Rendering Subject Values

With the renderer in place, we can now transform subject-specific cluster values into the shared anchor space and interpolate them to the full voxel grid. This process applies optimal transport to map values while preserving spatial relationships.

values_list <- lapply(fit$Btil, function(Bts) as.numeric(Bts[1, ]))
rendered <- dkge_render_subject_values(renderer, values_list, lambda = 0.2, to_vox = TRUE)
summary(rendered$details$y)
#>    Min. 1st Qu.  Median    Mean 3rd Qu.    Max. 
#>  -1.519  -0.162   0.185   0.209   0.633   1.746
head(rendered$details$subject_stats)
#> [[1]]
#> [[1]]$transport_cost
#> [1] 19.9
#> 
#> [[1]]$plan_entropy
#> [1] 6.01
#> 
#> [[1]]$effective_support
#> [1] 415
#> 
#> [[1]]$epsilon
#> [1] 0.05
#> 
#> 
#> [[2]]
#> [[2]]$transport_cost
#> [1] 17.9
#> 
#> [[2]]$plan_entropy
#> [1] 6.01
#> 
#> [[2]]$effective_support
#> [1] 417
#> 
#> [[2]]$epsilon
#> [1] 0.05
#> 
#> 
#> [[3]]
#> [[3]]$transport_cost
#> [1] 20.8
#> 
#> [[3]]$plan_entropy
#> [1] 6.02
#> 
#> [[3]]$effective_support
#> [1] 427
#> 
#> [[3]]$epsilon
#> [1] 0.05
#> 
#> 
#> [[4]]
#> [[4]]$transport_cost
#> [1] 19.2
#> 
#> [[4]]$plan_entropy
#> [1] 6.01
#> 
#> [[4]]$effective_support
#> [1] 421
#> 
#> [[4]]$epsilon
#> [1] 0.05

The rendering process produces several important outputs that capture different aspects of the spatial transformation:

  • rendered$anchor: The smoothed group field values defined on the anchor coordinates, representing the primary output of the transport process.
  • rendered$voxel: The interpolated voxel map with length equal to nrow(vox_xyz), providing values for the complete target grid.
  • details$plan_entropy_mean: The average diffusion of transport plans across subjects, where higher values indicate broader anchor coverage and more diffuse mapping patterns.
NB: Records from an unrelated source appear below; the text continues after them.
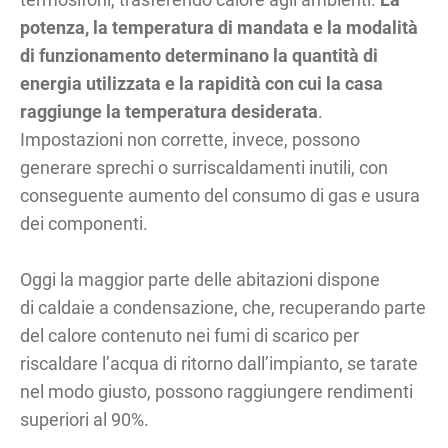
potenza, la temperatura di mandata e la modalità
di funzionamento determinano la quantità di
energia utilizzata e la rapidità con cui la casa
raggiunge la temperatura desiderata
.
Impostazioni non corrette, invece, possono
generare sprechi o surriscaldamenti inutili, con
conseguente aumento del consumo di gas e usura
dei componenti.
Oggi la maggior parte delle abitazioni dispone
di caldaie a condensazione, che, recuperando parte
del calore contenuto nei fumi di scarico per
riscaldare l’acqua di ritorno dall’impianto, se tarate
nel modo giusto, possono raggiungere rendimenti
superiori al 90%.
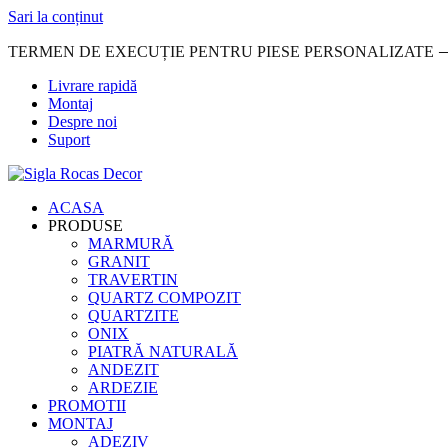
Sari la conținut
TERMEN DE EXECUȚIE PENTRU PIESE PERSONALIZATE ⟶ 
Livrare rapidă
Montaj
Despre noi
Suport
ACASA
PRODUSE
MARMURĂ
GRANIT
TRAVERTIN
QUARTZ COMPOZIT
QUARTZITE
ONIX
PIATRĂ NATURALĂ
ANDEZIT
ARDEZIE
PROMOTII
MONTAJ
ADEZIV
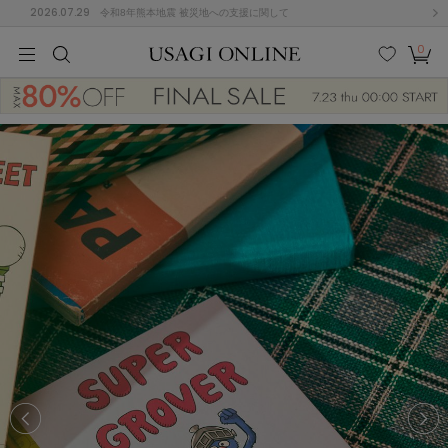
2026.07.29
令和8年熊本地震 被災地への支援に関して
0
MEN
MEN
KIDS
KIDS
BABY
BABY
BEAUTY
BEAUTY
LIFE STYLE
LIFE STYLE
検索
お気
カー
に入
ト
り
(684)
(2928)
B
C
D
E
F
G
I
J
K
L
M
N
ス/ドレス (1145)
P
Q
R
S
T
U
(546)
その
W
X
Y
Z
他
850)
ルームウェア (535)
ACYM
アシーム
(121)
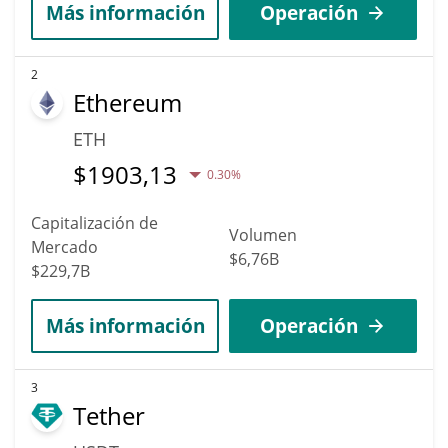
Más información
Operación
2
Ethereum
ETH
$
1903,13
0.30%
Capitalización de
Volumen
Mercado
$6,76B
$229,7B
Más información
Operación
3
Tether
To examine the spatial structure of the rendered field, we can visualize how the anchor values vary along a single spatial dimension.

plot(renderer$anchors[, 1], rendered$anchor, pch = 20, col = "steelblue",
     xlab = "Anchor x-coordinate", ylab = "Rendered value",
     main = "Rendered anchor field")
abline(h = 0, col = "grey70", lty = 2)

Scatter plot of anchor x-coordinate versus rendered value.

Voxel Map Snapshot

We can further inspect the interpolated results by examining specific slices of the voxel grid. This provides insight into how the anchor-based smoothing affects the final voxel-level representation.

sel <- vox_xyz[, 3] == 0  # slice at z = 0
plot(vox_xyz[sel, 1], rendered$voxel[sel], pch = 16, col = "tomato",
     xlab = "x", ylab = "value", main = "Voxel slice (z=0)")

Scatter plot of voxel slice values for z equals zero.

Practical Considerations

Several important parameters and features can be adjusted to optimize the rendering process for specific applications:

  • The lambda parameter in dkge_render_subject_values() controls the trade-off between fidelity to the original data and spatial smoothness. Users should monitor the plan_entropy_mean diagnostic to assess whether the current settings lead to excessive or insufficient smoothing.
  • Incorporating additional latent features through the subject_feats and anchor_feats arguments in dkge_build_renderer() allows the transport costs to reflect both spatial proximity and functional similarity, potentially improving the biological relevance of the mappings.
  • The renderer automatically caches Sinkhorn dual variables, which means that repeated rendering calls (such as those required for bootstrap replicates) can efficiently reuse warm starts, significantly reducing computational overhead.